TEXTO FORNECIDO -
>>

Eis aí uma notícia que nos estarrece pois envolve uma instituição que consideramos acima de qualquer suspeita. O prêmio foi inventado por Alfred Nobel em 1885. De lá para cá, ano após ano, exceto durante as guerras, pessoas proeminentes de algumas áreas têm sido contempladas com o prêmio. A dignidade do Nobel é incontestável, embora existam premiações nas quais as escolhas nem sempre coincidam com a opinião geral. Casos como o do escritor argentino Jorge Luis Borges nunca agraciado com o prêmio são considerados omissões imperdoáveis.

Em casa de meu pai havia um livro do escritor francês Anatole France cujo título é “A Ilha dos Pinguins”. Ainda muito jovem li a obra de Anatole France da qual me recordo a passagem na qual um dos personagens pergunta ao filho, ainda não nascido, se quer nascer. Para estranheza do pai o filho responde que de modo algum quer vir ao mundo. Ele se xplica: seria infeliz dada a herança recebida justamente de seu pai cujos defeitos menciona.

<<

INFORMAÇÕES REGISTRADAS -

>>

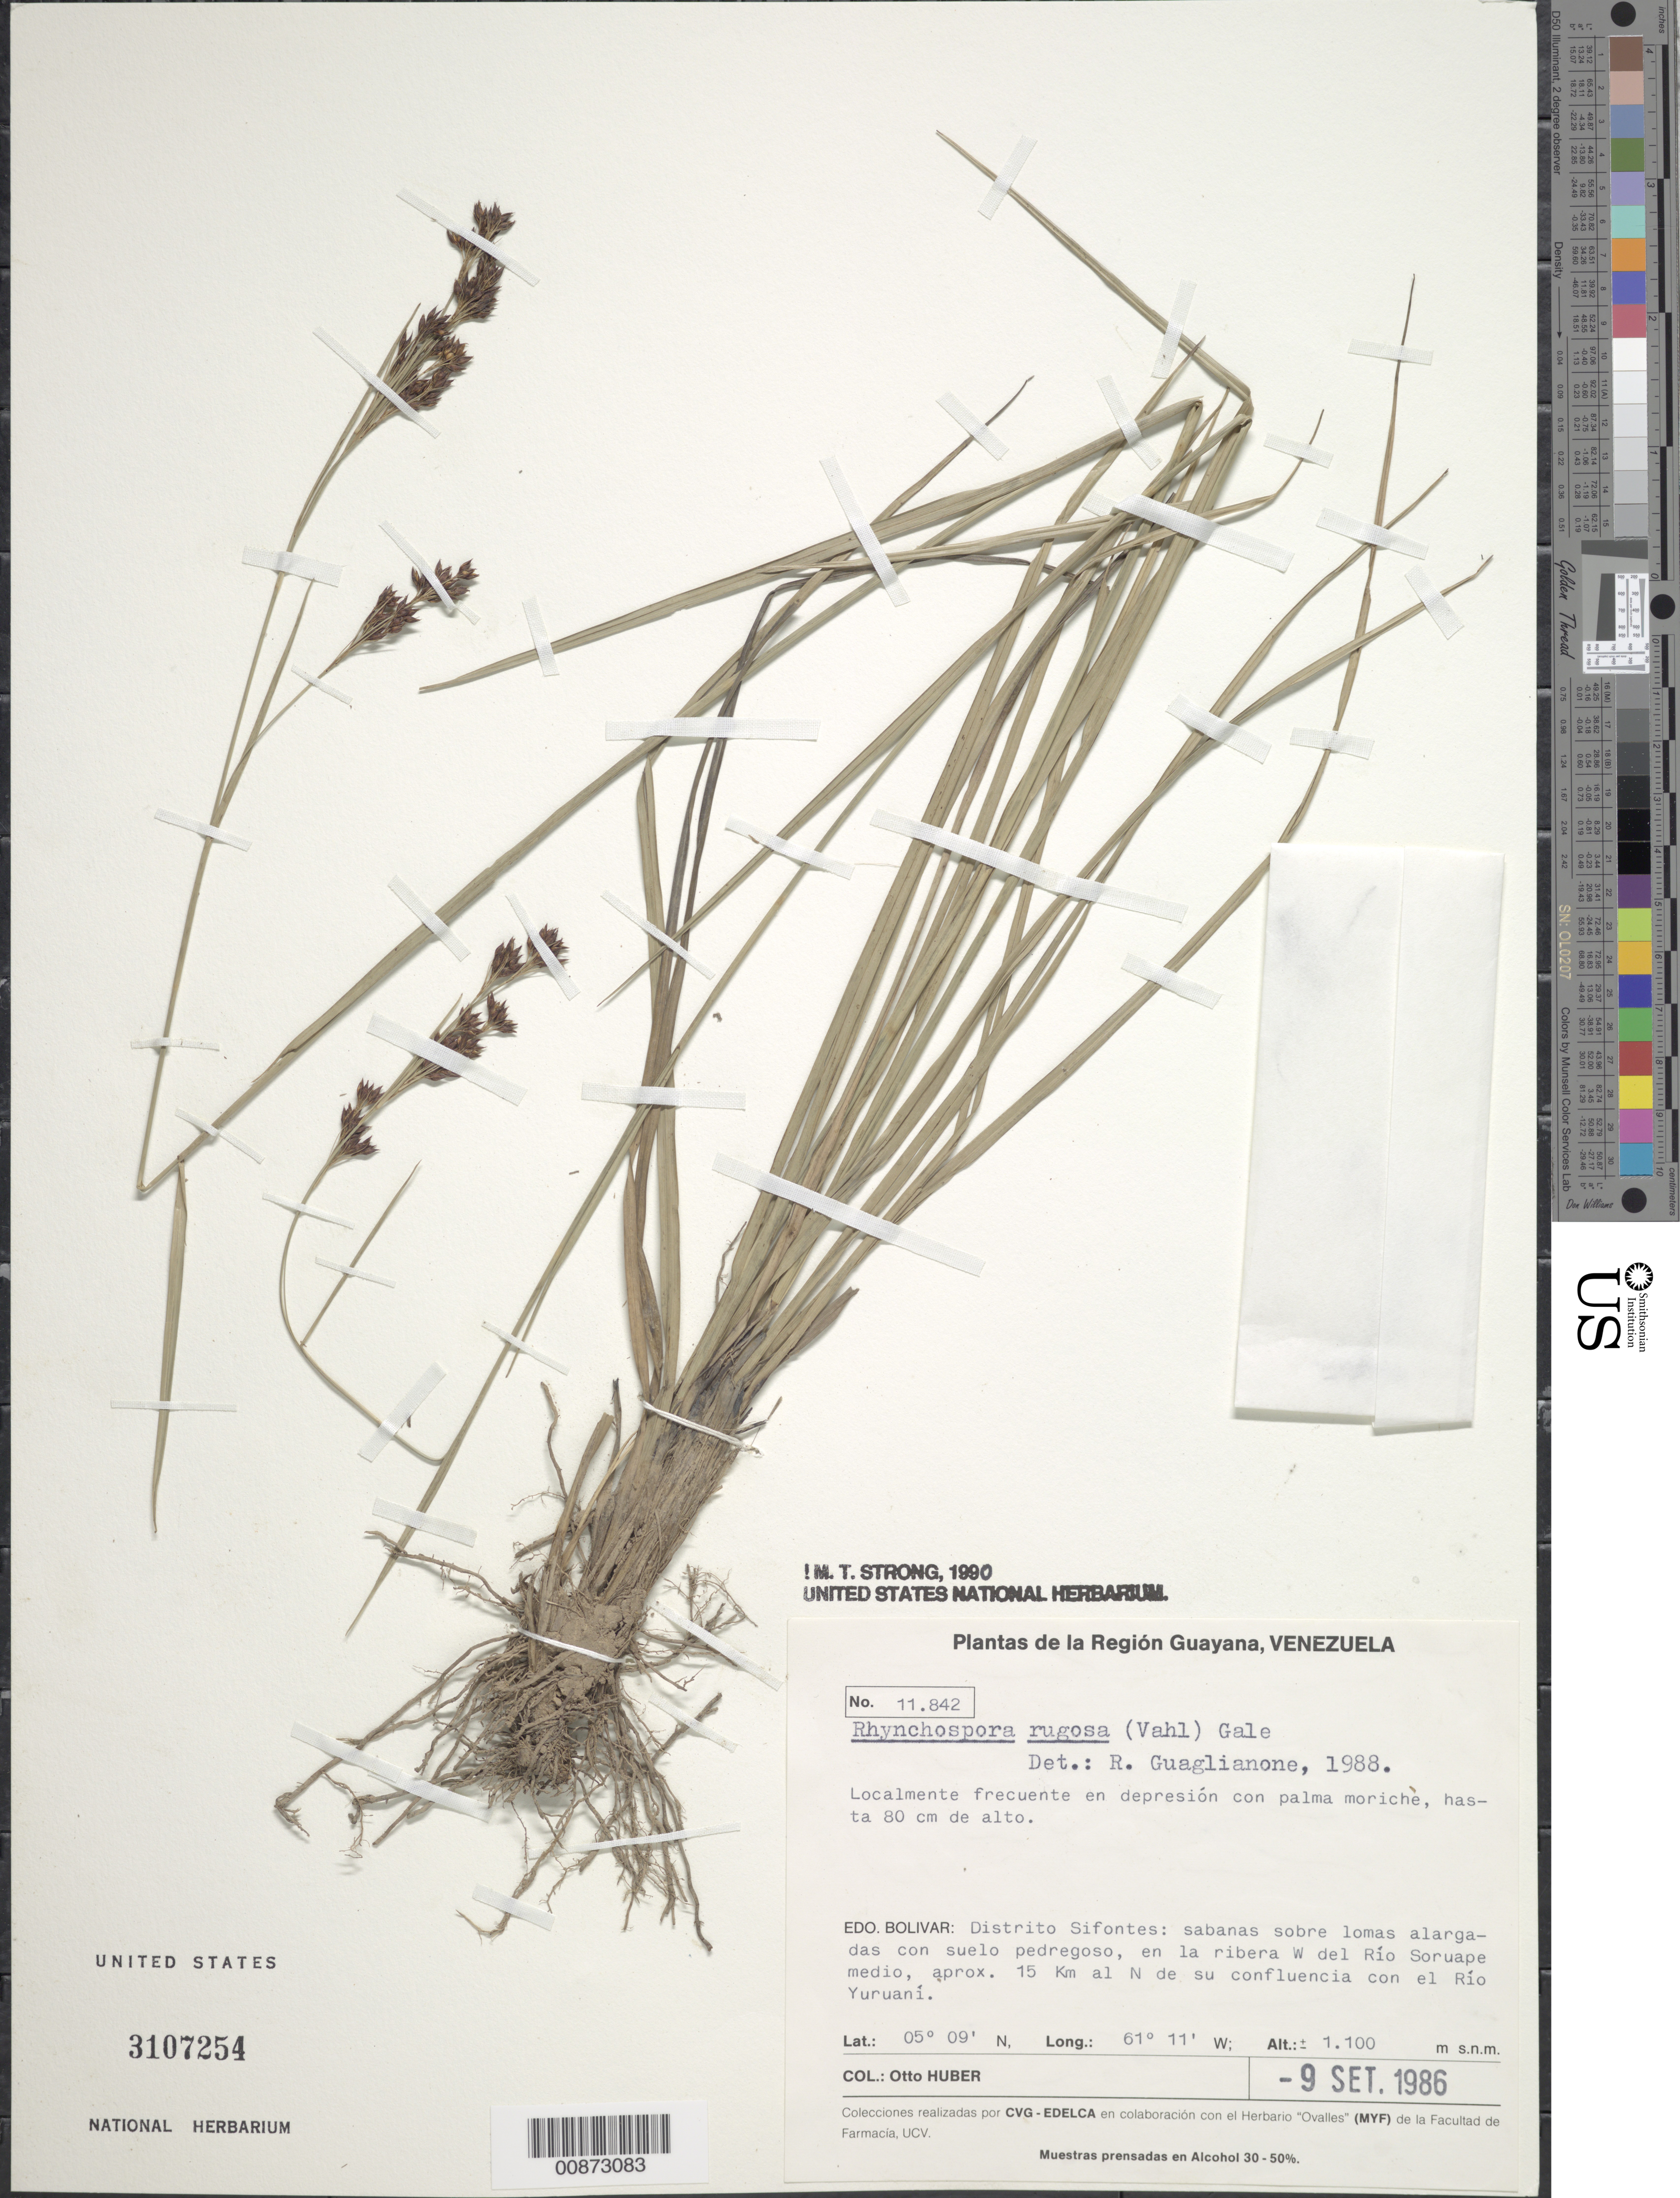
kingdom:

<<

TAREFA -
Indique se cada afirmação a seguir está de acordo com o texto fornecido. Responda sim ou não e cite literalmente o trecho do texto que decide cada caso. (a) Jorge Luis Borges nunca recebeu o prêmio Nobel. (b) Na passagem de Anatole France, o filho ainda não nascido diz que deseja vir ao mundo. (c) O livro "A Ilha dos Pinguins" ficava na casa do pai de quem escreve o texto.

RESPOSTA CORRETA -
(a) Sim: "Casos como o do escritor argentino Jorge Luis Borges nunca agraciado com o prêmio são considerados omissões imperdoáveis."
(b) Não: "Para estranheza do pai o filho responde que de modo algum quer vir ao mundo."
(c) Sim: "Em casa de meu pai havia um livro do escritor francês Anatole France cujo título é “A Ilha dos Pinguins”."